** Opening MATERIAL PROVIDED block **

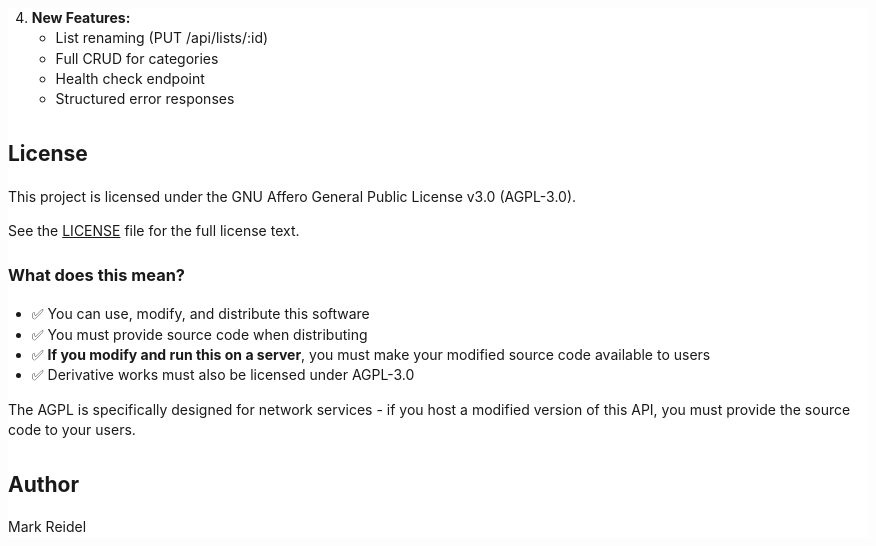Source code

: 4. **New Features:**
   - List renaming (PUT /api/lists/:id)
   - Full CRUD for categories
   - Health check endpoint
   - Structured error responses

## License

This project is licensed under the GNU Affero General Public License v3.0 (AGPL-3.0).

See the [LICENSE](LICENSE) file for the full license text.

### What does this mean?

- ✅ You can use, modify, and distribute this software
- ✅ You must provide source code when distributing
- ✅ **If you modify and run this on a server**, you must make your modified source code available to users
- ✅ Derivative works must also be licensed under AGPL-3.0

The AGPL is specifically designed for network services - if you host a modified version of this API, you must provide the source code to your users.

## Author

Mark Reidel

** Closing MATERIAL PROVIDED block **

TASK GOAL: Reproduce every line of the material above word for word, leaving out the picture.

EXERCISE SOLUTION:
Source code

: 4. **New Features:**
   - List renaming (PUT /api/lists/:id)
   - Full CRUD for categories
   - Health check endpoint
   - Structured error responses

## License

This project is licensed under the GNU Affero General Public License v3.0 (AGPL-3.0).

See the [LICENSE](LICENSE) file for the full license text.

### What does this mean?

- ✅ You can use, modify, and distribute this software
- ✅ You must provide source code when distributing
- ✅ **If you modify and run this on a server**, you must make your modified source code available to users
- ✅ Derivative works must also be licensed under AGPL-3.0

The AGPL is specifically designed for network services - if you host a modified version of this API, you must provide the source code to your users.

## Author

Mark Reidel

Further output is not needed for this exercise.